I'm starting to like iTunes Store and Apple TV more as a video-download system. In the meantime, there is a solution for bringing video into your life and formatting it to your needs: Toast Titanium, a utility application that simplifies and speeds up burning. Mac users have depended on this application - now in its eighth iteration - to polish, compress and make compatible their CDs and DVDs, utilising whatever burner they happen to own.

The latest version is an incredible upgrade and worth the price for anyone who burns a lot of optical media. Version 8 comes with a streamlined interface that is simpler to use than its predecessor. With this version you can use the Toast software to burn content to Blu-Ray disks, should you have a capable hardware burner, or to burn DVDs from TV recording systems such as TiVo and EyeTV.

Toast also formats your video files so you can view them on your video iPod. Many people use Toast to back up their hard drives and this new version includes a back-up application called Deja Vu. Utilising its Disk Spanning feature, every time you fill up a disk it will divide the content and ask you for another disk to fill. Toast has a data-recovery option that reads badly damaged or scratched disks and recovers what data it can to another disk. Now that you will have dozens of disks burned with archives, back-ups and audio and video files, you may need to find out where these files are stored. Version 8 comes with a cataloguing utility that, like Spotlight, names the disk holding the file you are looking for.

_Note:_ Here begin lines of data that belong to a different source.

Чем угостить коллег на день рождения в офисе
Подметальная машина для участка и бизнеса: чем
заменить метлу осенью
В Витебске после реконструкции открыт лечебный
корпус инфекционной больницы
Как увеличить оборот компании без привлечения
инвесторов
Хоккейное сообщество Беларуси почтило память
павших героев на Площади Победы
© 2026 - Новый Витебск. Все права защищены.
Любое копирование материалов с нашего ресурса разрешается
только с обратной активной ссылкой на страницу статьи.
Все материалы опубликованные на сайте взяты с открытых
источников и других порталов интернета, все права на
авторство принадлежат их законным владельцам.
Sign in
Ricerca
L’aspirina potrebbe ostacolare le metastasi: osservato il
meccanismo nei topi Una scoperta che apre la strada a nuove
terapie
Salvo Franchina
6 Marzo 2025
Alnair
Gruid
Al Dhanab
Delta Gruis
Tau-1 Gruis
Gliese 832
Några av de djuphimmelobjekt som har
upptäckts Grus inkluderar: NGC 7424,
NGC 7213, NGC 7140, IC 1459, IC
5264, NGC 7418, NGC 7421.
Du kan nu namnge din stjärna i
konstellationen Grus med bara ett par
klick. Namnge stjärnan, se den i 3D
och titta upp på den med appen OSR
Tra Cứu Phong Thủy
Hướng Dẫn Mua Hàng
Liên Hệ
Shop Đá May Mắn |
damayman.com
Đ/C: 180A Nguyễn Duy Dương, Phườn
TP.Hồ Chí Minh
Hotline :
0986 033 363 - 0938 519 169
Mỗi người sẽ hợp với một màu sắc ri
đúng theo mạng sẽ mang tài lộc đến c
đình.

If you record audio CDs, Toast comes with an audio mastering application that will polish your music with DJ-like transitions and fades. If you like to make Photo CDs with built-in slideshows that will play on PCs as well as Macs, the application Photo Disk is included. It may take a while for the hi-definition/digital rights management mess to be straightened out, but by utilising Toast you will have plenty of entertainment when and where you need it.